What happens when you burn a malware group?

Within a short time after the Citizen Lab report, the cyber mercenary group's malware was back at full throttle. "Two months after the Citizen Lab report, Cylance found new Promethium/StrongPity activity, utilising new infrastructure," the report said.

"The observed domains all appeared to have been registered about two weeks after Citizen Lab's report. The malware has continued to adapt as new information is published."

The retooling required to continue to operate was low, the report noted. "Minimal effort and code changes were all that was required to stay out of the limelight.

Cylance observed new domains, new IP addresses, filename changes and small code obfuscation changes."

Cyber mercenary groups now have the resources of a small-to-medium nation-state, and should be considered an advanced persistent threat (APT), whose weapons are used against civilians with total disregard for the rule of law.

"So often when security researchers publish reports, threat actor activity seems to disappear," Livelli says. "People move on and turn the page."

"Our research demonstrates how important it is, how powerful for network defenders and researchers to occasionally look backwards, and see what happened after research was published," Livelli adds.

Cyber mercenaries: A menace to society

Cyber mercenaries are willing accomplices to crimes against humanity. When Western nations that profess to promote human rights not only permit such mercenaries to operate but enable them by approving export licenses for such technology - hacking tools used to identify and torture people for exercising their freedom of conscience - then we become complicit in those atrocities.

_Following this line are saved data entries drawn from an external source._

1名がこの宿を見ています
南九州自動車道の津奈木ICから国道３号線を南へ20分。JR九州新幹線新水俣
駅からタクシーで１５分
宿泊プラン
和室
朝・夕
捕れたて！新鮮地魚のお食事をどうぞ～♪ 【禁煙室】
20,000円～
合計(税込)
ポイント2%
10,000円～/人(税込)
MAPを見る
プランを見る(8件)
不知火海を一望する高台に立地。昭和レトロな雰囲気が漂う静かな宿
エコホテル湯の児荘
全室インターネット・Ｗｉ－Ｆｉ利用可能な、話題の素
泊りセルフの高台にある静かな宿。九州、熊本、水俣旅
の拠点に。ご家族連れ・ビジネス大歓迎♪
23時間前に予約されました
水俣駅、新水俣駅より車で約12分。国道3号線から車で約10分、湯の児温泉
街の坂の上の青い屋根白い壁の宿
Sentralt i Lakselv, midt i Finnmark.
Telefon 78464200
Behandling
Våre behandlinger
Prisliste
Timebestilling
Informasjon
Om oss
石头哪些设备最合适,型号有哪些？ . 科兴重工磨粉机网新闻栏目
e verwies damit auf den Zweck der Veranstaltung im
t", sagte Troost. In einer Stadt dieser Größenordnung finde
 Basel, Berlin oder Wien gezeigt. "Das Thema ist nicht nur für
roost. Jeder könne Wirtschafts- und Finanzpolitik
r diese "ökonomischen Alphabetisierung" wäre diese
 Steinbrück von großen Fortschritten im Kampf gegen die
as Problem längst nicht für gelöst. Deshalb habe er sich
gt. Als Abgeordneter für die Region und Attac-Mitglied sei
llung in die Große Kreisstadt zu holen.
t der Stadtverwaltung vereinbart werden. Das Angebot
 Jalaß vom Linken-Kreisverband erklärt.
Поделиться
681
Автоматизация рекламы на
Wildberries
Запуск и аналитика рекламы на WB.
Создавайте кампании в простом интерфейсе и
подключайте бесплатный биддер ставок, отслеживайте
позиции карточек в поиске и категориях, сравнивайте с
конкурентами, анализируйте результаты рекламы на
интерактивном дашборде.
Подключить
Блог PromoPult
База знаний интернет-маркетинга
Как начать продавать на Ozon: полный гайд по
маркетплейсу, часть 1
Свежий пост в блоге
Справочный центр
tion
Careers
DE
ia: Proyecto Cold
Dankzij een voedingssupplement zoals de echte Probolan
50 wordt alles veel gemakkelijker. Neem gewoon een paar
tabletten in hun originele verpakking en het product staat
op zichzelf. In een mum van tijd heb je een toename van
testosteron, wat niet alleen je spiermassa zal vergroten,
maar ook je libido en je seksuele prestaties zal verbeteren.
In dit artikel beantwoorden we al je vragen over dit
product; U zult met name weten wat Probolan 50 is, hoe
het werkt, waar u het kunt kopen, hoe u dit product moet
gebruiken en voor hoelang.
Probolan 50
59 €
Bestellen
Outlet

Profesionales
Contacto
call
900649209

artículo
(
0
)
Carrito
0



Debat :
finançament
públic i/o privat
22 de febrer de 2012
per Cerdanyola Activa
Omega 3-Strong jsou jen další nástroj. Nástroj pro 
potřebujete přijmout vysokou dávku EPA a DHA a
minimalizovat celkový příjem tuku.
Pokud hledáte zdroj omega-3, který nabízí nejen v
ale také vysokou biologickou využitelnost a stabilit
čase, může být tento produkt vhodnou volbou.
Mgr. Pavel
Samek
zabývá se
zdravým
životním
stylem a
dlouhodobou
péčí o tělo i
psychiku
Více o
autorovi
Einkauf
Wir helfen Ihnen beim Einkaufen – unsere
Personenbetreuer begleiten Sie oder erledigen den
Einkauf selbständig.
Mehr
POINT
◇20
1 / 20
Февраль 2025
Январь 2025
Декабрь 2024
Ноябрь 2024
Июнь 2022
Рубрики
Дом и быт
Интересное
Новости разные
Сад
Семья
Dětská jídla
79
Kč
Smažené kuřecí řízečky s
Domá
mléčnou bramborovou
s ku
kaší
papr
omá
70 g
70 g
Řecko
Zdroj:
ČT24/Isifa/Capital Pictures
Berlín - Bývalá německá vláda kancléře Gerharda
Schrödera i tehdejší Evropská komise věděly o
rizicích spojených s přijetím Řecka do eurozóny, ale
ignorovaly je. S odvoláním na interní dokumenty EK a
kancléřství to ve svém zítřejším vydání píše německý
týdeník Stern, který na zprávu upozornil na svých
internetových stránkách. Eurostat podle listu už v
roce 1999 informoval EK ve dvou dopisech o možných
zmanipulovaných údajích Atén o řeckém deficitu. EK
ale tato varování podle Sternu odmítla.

Attempts to rein in the practice have so far failed. The proposed 2015 amendments to the Wassenaar Arrangement, an international accord that bans export to certain countries of dual-use technologies like fissile material and centrifuges, would have also forbidden export of a great deal of harmless security software as well, and were thus abandoned.

The plausibly deniable nature of government hacking means that it is impossible to govern such uses, even in a free society. Power unchecked will always be abused.

"There's no way that technology of this sort will not be wrongfully abused. The only question is in what way," a former cyber mercenary turned whistleblower identified as "Gal" told Haaretz. "I don't want to be part of that agonising."